Last week, it pleased the court to hear Rumsfeld v. Forum for Academic and Institutional Rights (FAIR). Since Vietnam, the federal government has told campuses that they must allow military recruiters all the privileges of other campus recruiters if it wants federal funding for research. Recently, law schools have tested this rule and eventually backed down after the hundreds of millions of dollars campuses received were threatened. So they brought suit, and a confused lower court ruled in their (FAIR's) favor.
Audio of the proceedings was recently released to the public, and it is a good listen if you've got a spare hour.
What it boils down to is this: following the reasoning of the law schools on this case (that schools should be able to bar whoover they want but keep federal funds), all Title 9, affirmative action and discrimination-fighting measures applicable to schools would be thrown out the window. If the court would treat this as a free-speech issue for campuses (forcing the federal government to let universities compete for grants by striking the Solomon amendment under the unconstitutional conditions doctrine), schools that wanted to discriminate based on race, gender, or any other matter would have free reign.
There is no law against having the view that races should not mix. There is a law that says if you enforce those policies on a campus, you are not eligible for funding from taxpayers. And law schools want to undo this principle.
The other crazy paradox: Congress has an expressed Constitutional interest in providing for an army, right there is article I, section 8. Nobody has yet found the clause requiring federal funding for education.
The Weekly Standard puts it best:
Therefore--the law schools' mindbogglingly illogical argument proceeds--the government is constitutionally required to let universities actively obstruct the Pentagon's on-campus volunteer-force recruitment campaign, free from the "crisis of conscience" that a threatened financial penalty might inspire. This, even though no one disputes the fact that the government could, if it wanted to, forcibly conscript every law student in the land without ever having spent a single dime on higher education.
The scary thing is, this case wasn't hatched by a crackpot like Cindy Sheehan or Howard Dean. This was instigated and guided by law professors. At Ivy league schools. These people are supposedly training "the best and brightest" and their own phony ideas will likely be utterly rejected by an 8-1 or 9-0 decision.
Keep your eye on this case, Rumsfeld v. Forum for Academic and Institutional Rights, because it was big news last fall but will hardly be mentioned in papers when decided next spring because it is such an open-and-shut rebuke of liberal shitheadedness.
UPDATE:
The absurdity continues.
Harvard University and Georgetown University object to military recruiters at their law schools because the military supposedly discriminated against gays with the "don't ask, don't tell" policy. What would you think would be their response to an organization that wants them to set up a new center excusing regimes that has an "ask and behead" policy?

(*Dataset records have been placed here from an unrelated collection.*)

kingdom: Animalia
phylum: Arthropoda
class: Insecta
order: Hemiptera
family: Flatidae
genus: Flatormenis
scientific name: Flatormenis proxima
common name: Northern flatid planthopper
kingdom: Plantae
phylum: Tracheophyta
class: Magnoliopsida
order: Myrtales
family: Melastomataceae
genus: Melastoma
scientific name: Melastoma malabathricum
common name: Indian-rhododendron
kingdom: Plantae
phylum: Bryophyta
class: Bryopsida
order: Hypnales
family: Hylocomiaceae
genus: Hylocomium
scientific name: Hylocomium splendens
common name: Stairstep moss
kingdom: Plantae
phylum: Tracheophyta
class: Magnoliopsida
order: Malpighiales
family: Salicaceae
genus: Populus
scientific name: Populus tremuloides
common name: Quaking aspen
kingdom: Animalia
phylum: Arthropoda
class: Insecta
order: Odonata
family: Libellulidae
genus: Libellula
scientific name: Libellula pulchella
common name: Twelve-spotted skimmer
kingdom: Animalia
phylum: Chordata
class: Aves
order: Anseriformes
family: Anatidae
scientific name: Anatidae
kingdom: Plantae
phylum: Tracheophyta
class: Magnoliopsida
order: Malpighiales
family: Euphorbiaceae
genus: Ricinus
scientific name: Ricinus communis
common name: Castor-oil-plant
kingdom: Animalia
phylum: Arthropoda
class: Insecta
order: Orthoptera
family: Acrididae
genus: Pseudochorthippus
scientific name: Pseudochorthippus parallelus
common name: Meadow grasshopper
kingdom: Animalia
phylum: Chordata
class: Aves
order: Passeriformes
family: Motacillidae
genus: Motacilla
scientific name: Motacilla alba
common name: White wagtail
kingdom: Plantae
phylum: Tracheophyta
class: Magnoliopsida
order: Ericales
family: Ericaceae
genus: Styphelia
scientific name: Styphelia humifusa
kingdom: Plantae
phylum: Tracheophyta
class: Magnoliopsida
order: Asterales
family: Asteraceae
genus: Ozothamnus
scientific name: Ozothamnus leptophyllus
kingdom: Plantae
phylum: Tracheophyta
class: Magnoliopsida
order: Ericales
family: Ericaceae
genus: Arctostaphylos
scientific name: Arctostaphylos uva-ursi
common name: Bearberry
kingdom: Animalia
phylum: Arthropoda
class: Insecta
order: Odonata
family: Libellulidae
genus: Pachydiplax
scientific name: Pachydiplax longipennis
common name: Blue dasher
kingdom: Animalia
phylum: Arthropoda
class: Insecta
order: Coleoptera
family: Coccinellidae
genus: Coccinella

That's right, liberals would gladly take the $20 an run. When Saudis want these universities to legitimize their oppression in the name of cultural diversity, universities jump at the chance. Again from the National Review: "While Harvard professors may backslap themselves for protecting homosexuals and their peers from a full choice of careers, it is unfortunate that they welcome cash from a family which denies visas solely on the basis of religion. Jews need not apply."